Certes il y’a lieu de déplorer que pour certains comme Aldjouma Cissoko (R.A), c’est
malheureusement trop tard.

Rompons avec les populistes ou les tenants de thèses ne servant que de gagne-pain, qui veulent
dénier à des mauritaniens ce qu’ils sont. Soixante ans d’indépendance doivent nous permettre de
pouvoir séparer le bon grain de l’ivraie.

Tout citoyen auquel on refuse ce droit fondamental d’avoir des actes délivrés par son pays pour lui
reconnaitre son appartenance, ne peut croire à une promesse quelconque d’amélioration de sa
situation par les autorités de son pays.

La résolution de ce problème qui se trouve être parmi les problèmes fondamentaux de notre pays,
redonnerait espoir à bon nombre de nos concitoyens et renforcerait votre crédibilité quant à la tenue
des promesses faites notamment lors de la campagne électorale.

Si vous tenez vos promesses (1) le peuple vous servira, in cha’Allah, de rempart contre vos adversaires,
voire vos ennemis.

De plus, non seulement par les fruits de votre travail, de vos responsabilités, vous vivrez décemment,
in cha’Allah ; mais vous vous préparez aussi, avec le concourt du peuple, « une rente perpétuelle » (2)
qui vous servira et vous aidera à ne pas faire partie des « ruinés »(3) quand vous ne serez plus de ce
monde, in cha’Allah.
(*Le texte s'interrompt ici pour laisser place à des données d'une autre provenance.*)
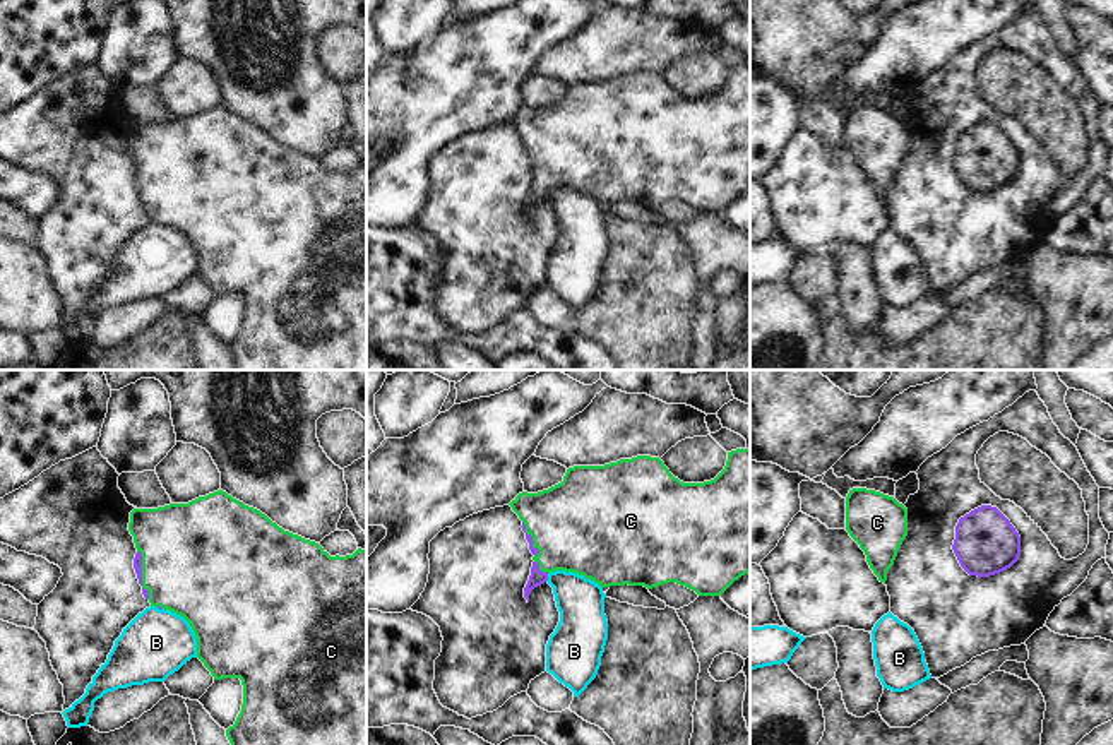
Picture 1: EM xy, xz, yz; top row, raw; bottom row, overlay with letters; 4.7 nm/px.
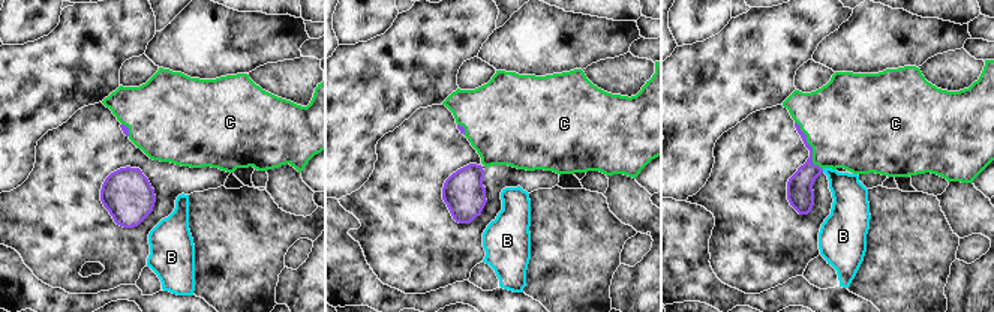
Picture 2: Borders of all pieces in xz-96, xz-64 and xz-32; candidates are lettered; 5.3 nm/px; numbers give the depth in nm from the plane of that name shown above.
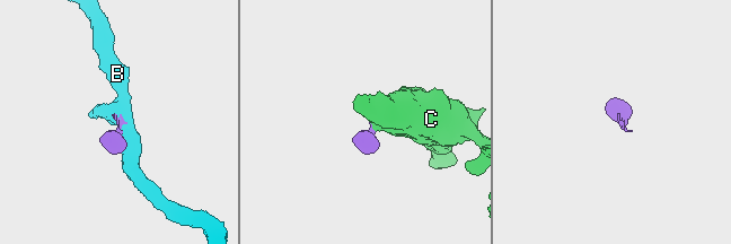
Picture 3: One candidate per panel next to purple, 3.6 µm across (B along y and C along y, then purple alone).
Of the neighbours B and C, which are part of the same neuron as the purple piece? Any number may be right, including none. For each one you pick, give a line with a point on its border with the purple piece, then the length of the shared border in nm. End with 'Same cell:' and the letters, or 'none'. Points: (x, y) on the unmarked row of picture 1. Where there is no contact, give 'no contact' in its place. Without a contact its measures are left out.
C: meets purple in xy at (141, 190); contact 240 nm long
Same cell: C

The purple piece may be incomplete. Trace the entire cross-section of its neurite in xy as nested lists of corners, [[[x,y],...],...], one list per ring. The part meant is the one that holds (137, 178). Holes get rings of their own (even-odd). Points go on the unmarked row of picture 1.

Ce qui n’est pas sans importance.

Plus de frontières, plus de contradictions entre vos intérêts personnels et ceux du peuple. C’est aussi
vu sous cet angle, que la vertu est efficace, y compris en politique.

Certes Il y a bien d’autres chantiers importants pour lesquels il faudra des avancées significatives, des
chantiers tel que l’Education, le « vivre ensemble », la lutte contre les inégalités, contre les
conséquences des tares et passifs sociaux et humanitaires, le développement économique, la
décentralisation, la lutte contre la corruption et la gabegie.

Cependant tous ces chantiers sont intimement liés à celui de la Justice. Raison pour laquelle nous
commençons par ce sujet.

Bien sincèrement,

 

 

T.O.B.

 

(1) « Ô vous qui avez cru ! Pourquoi dites-vous ce que vous ne faites pas ? C’est une grande abomination
auprès d’Allah que de dire ce que vous ne faites pas. » [Sourate As-Saff : 2-3].
(2) Une rente perpétuelle : Une sadaqha djâriyah, une aumône perpétuelle.
(3) L’homme ruiné : Al moufliss, selon la définition qui en est donnée dans le célèbre Hadith prophétique.